Ощущение, что я стремительно пьянею до состояния: «где моя подушка», стало абсолютным.

— Вы забыли уточнить число умерших «покорившихся» от злости солдат, от ненависти местных, и от родов после такой «покорности». И да, о числе искалеченных детских судеб, единственным недостатком которых были их отцы…

Улыбка стерлась с лица мужчины. А взгляд еще больше заледенел, хотя мне думалось, что «больше» уже некуда.

— Да, не сказал, и не скажу… — он скользнул руками мне за спину, и сдвинул ближе к себе.

Одновременно с этим движением, ощутила, как меняется спинка кресла за спиной, превращаясь из мягкой в жесткую узкую поверхность, шириной не больше дна узкой ванной. Затылок гулко ударился об это «что-то». Теперь я видела над головой только черноту и отголоски света снизу. Так бывает если лечь в отдалении от костра и уставиться в темное, ночное небо.

Подлокотники же у кресла остались мягкие. Асс поднял одну мою ногу, устроил ее на подлокотник, и мне показалось, что и он изменился, приняв форму волны, чтобы колено не соскользнуло. Теплые пальцы прошлись от колена по внутренней стороне бедра, едва коснулись лона. Я честно попыталась не дать этого сделать, но минимальные усилия были тут же перебороты его лапами. Точно так же Асс поступил и со второй ногой.

— Прекратите! — наконец, взмолилась я, чувствуя, как что-то ломается внутри. Наверное, гордость.

— Нет, Ви-наа…

— Я же знаю, что у вас есть пара! — почти закричала, прикладывая все силы, чтобы встать и прорваться сквозь слабость. — Вы запечатлены! Вы не можете изменять… Прекратите эти шутки…

Асс хмыкнул, и показался в поле зрения.

— В жизни, Ви-наа, все относительно…

— Пожалуйста! — ледяные слезы уже лились потоком, чувствовала, как промокли волосы, как заложило нос, но остановиться уже не могла.

Его пальцы прошлись по губам между ног, пока не проникая внутрь, но мне этого хватило, чтобы дернуться.

— Нет, я же уже сказал… Расслабься, закрой глаза…

— Отпустите!

Асс ничего не ответил, наклонился к груди. От прикосновения влажного языка меня как током ударило. И нет, в этом не было ничего приятного. Это было мерзко, хоть и ощущалось остро от страха.

— Нееет! — взвыла.

Удалось поднять руки и ударить его.

Асс отпрянул, выпрямился. И я увидела искреннее удивление в холодных глазах. Даже рот приоткрылся. Уверена, что это выражение растерянности — первые настоящие эмоции этого существа за все время общения.

— Ну надо же… — протянул он словно бы самому себе. — Не ожидал, хотя можно было бы и догадаться…

В его руках появилась ярко-красная, атласная или шелковая лента. Такими обычно подарки украшают или используют в дизайне. Она поблескивала в тусклом свете, что и наводило на мысли о шелке.

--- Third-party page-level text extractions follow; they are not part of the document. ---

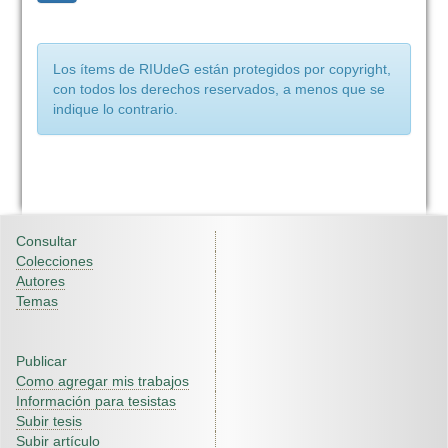
Los ítems de RIUdeG están protegidos por copyright,
con todos los derechos reservados, a menos que se
indique lo contrario.
Consultar
Colecciones
Autores
Temas
Publicar
Como agregar mis trabajos
Información para tesistas
Subir tesis
Subir artículo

Асс легко перехватил обе руки. Сама себе я напоминала кусок теста, а вялые трепыхания мог подавить даже ребенок, что уж говорить о нем. Лента легко обвила онемевшие руки.

— Красное на белом — это красиво, — заметил Асс, когда концы ленты натянулись, закидывая руки мне за голову и вниз. По ощущениям кисти оказались на уровне затылка, но почти у пола. И мгновенно затекли, причиняя тупую боль…

Именно эта тупая боль словно сбросила шоры с глаз. Большинству маньяков нравится именно истерика. Слезы, сопли, слюни, мольбы. Я же с детства имею дело со зверями, почему же сейчас забыла все законы мира оборотней? Дура, что тут еще скажешь.

Посмотрела в холодные глаза, постаравшись взглядом показать, в какое именно место желала бы ему отправиться и гореть на самом медленном огне.